Aber ändert das auch die Amtsführung? Das Konklave ist schliesslich nur mit Kardinälen besetzt, die von den beiden letzten Päpsten ernannt worden sind.
Da ist etwas Wahres dran, aber es sind einfach zu viele Kardinäle, um die absolute Kontrolle wahren zu können.
Sie schliessen eine Überraschungswahl also nicht aus?
Es ist zumindest möglich. Kein Mensch hatte mit der Wahl Johannes Paul II. gerechnet, und er entpuppte sich als äusserst politischer Papst. Benedikt XVI. hat uns mit seinem Rücktritt überrascht. Ich vertraue in solchen Momenten auf den Heiligen Geist, der manchmal an Orten wirkt, an denen wir es nicht erwarten.
Ein dunkelhäutiger Papst wäre eine Überraschung. Wäre das ein Zeichen der Liberalität oder eher ein Schritt Richtung Konservativismus?

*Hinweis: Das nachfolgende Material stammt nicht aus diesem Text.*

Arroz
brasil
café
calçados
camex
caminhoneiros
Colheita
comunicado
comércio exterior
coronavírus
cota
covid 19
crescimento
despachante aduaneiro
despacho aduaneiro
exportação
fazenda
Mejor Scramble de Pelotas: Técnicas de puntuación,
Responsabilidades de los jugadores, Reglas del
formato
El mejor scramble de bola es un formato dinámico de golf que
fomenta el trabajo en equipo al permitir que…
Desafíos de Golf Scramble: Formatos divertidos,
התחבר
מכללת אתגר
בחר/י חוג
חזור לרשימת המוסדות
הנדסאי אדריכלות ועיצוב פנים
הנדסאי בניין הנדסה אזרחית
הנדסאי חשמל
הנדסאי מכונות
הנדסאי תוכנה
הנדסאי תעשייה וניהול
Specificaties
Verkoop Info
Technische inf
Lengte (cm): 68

Die bisher genannten Kandidaten aus Afrika stehen nicht für eine besonders liberale Kirche. Dazu kommt, dass die Probleme in Afrika nicht dieselben sind wie in Europa. Soziale und wirtschaftliche Fragen sind dort viel drängender als beispielsweise der Zugang von Frauen zu kirchlichen Ämtern. Ein afrikanischer Papst hätte deshalb wohl wenig Verständnis für die europäische Befindlichkeit. Das spricht zwar nicht gegen einen afrikanischen Papst, unterstreicht aber die Notwendigkeit einer Regionalisierung.